It was great in the test kitchen , but would it work in the high-octane atmosphere of a busy restaurant?

That's the question Tom Vogel and his culinary team at Red Lobster asked as they neared completion of the menu overhaul that earned the seafood chain the 1999 MenuMasters Award for Best Menu Revamp.

"What you make in a test kitchen may not always work in a restaurant that is serving 1,000 guests a night," says Vogel, vice president of food and beverage for Darden Restaurants' Red Lobster chain.

"We worked a lot of Friday and Saturday nights in the restaurants to feel what they felt," Vogel adds. "As a result, we made a number of changes."

One thing they discovered was that the menu section called "Seafood in Every Bite Pasta" needed modification. "We had to simplify this area because of the sheer volume of pastas that were going through the restaurant," Vogel says.

The Red Lobster menu revamp evolved over several years. The objective was to refresh the brand and make customers aware that Red Lobster was offering a much broader variety of food than it had in the past.

"There are many people who still think of us as serving mostly fried foods like we did in the 1970's," Vogel explains. "Today we serve a lot that's not fried. We're known for lobsters, crab and fresh fish as well as pastas and combinations."

New and innovative items include hot lobster fondue, a blend of lobster and cheddar cheese served in a bread bowl, and shrimp bruschetta, sour dough crisps topped with shrimp and cheeses served with tomato-basil relish.

It was a much needed revitalization, according to Janet Lowder, president of the Los Angeles consulting firm of Restaurant Management Services. "After all these years, a revamp was definitely in order. Obviously, they know how to handle seafood, which can be very tricky, but consumers perceived them as being in the lower end of the mid-range of seafood restaurants."

=== Data records ===
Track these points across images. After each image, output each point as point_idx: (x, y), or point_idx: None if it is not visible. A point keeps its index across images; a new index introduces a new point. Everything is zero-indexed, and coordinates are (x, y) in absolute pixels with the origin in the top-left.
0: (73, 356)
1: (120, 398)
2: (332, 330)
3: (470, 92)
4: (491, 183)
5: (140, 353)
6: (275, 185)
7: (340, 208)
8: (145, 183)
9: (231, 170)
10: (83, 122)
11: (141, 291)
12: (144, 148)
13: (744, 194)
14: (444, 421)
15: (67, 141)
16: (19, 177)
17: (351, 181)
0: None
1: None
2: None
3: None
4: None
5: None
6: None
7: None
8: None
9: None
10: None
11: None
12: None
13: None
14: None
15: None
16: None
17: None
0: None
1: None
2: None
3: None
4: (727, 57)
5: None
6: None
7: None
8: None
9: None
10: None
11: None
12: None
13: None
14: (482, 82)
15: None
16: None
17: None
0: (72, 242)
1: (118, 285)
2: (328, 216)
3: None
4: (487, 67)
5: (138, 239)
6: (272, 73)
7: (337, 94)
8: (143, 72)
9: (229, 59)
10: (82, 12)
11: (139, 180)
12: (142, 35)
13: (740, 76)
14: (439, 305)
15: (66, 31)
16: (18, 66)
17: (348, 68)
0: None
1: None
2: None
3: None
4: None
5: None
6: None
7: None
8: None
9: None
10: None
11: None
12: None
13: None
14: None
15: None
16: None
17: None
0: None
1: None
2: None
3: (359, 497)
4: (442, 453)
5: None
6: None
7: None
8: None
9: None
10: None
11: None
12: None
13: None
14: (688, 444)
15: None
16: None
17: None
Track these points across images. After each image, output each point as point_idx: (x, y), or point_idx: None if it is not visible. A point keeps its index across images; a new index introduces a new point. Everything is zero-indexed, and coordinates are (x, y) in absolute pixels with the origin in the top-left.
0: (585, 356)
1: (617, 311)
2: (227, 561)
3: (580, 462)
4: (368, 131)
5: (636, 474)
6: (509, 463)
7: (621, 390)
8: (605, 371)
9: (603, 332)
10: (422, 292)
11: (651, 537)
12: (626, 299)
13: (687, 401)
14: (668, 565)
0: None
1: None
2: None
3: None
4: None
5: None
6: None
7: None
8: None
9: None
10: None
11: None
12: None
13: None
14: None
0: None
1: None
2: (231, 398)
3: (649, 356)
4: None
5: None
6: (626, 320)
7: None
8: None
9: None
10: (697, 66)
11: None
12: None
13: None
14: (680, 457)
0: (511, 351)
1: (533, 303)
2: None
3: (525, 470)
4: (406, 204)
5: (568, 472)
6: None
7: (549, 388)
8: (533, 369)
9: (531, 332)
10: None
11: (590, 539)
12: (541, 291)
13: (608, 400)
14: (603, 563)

=== Challenge 1 ===
Echo the Red Lobster menu article starting at "The Red Lobster" and ending at "with tomato-basil relish.".
=== Challenge 2 ===
Duplicate the records starting at their very first line and ending at the line containing "9: (231, 170)", including both of those lines.

=== Full output 1 ===
The Red Lobster menu revamp evolved over several years. The objective was to refresh the brand and make customers aware that Red Lobster was offering a much broader variety of food than it had in the past.

"There are many people who still think of us as serving mostly fried foods like we did in the 1970's," Vogel explains. "Today we serve a lot that's not fried. We're known for lobsters, crab and fresh fish as well as pastas and combinations."

New and innovative items include hot lobster fondue, a blend of lobster and cheddar cheese served in a bread bowl, and shrimp bruschetta, sour dough crisps topped with shrimp and cheeses served with tomato-basil relish.

=== Full output 2 ===
Track these points across images. After each image, output each point as point_idx: (x, y), or point_idx: None if it is not visible. A point keeps its index across images; a new index introduces a new point. Everything is zero-indexed, and coordinates are (x, y) in absolute pixels with the origin in the top-left.
0: (73, 356)
1: (120, 398)
2: (332, 330)
3: (470, 92)
4: (491, 183)
5: (140, 353)
6: (275, 185)
7: (340, 208)
8: (145, 183)
9: (231, 170)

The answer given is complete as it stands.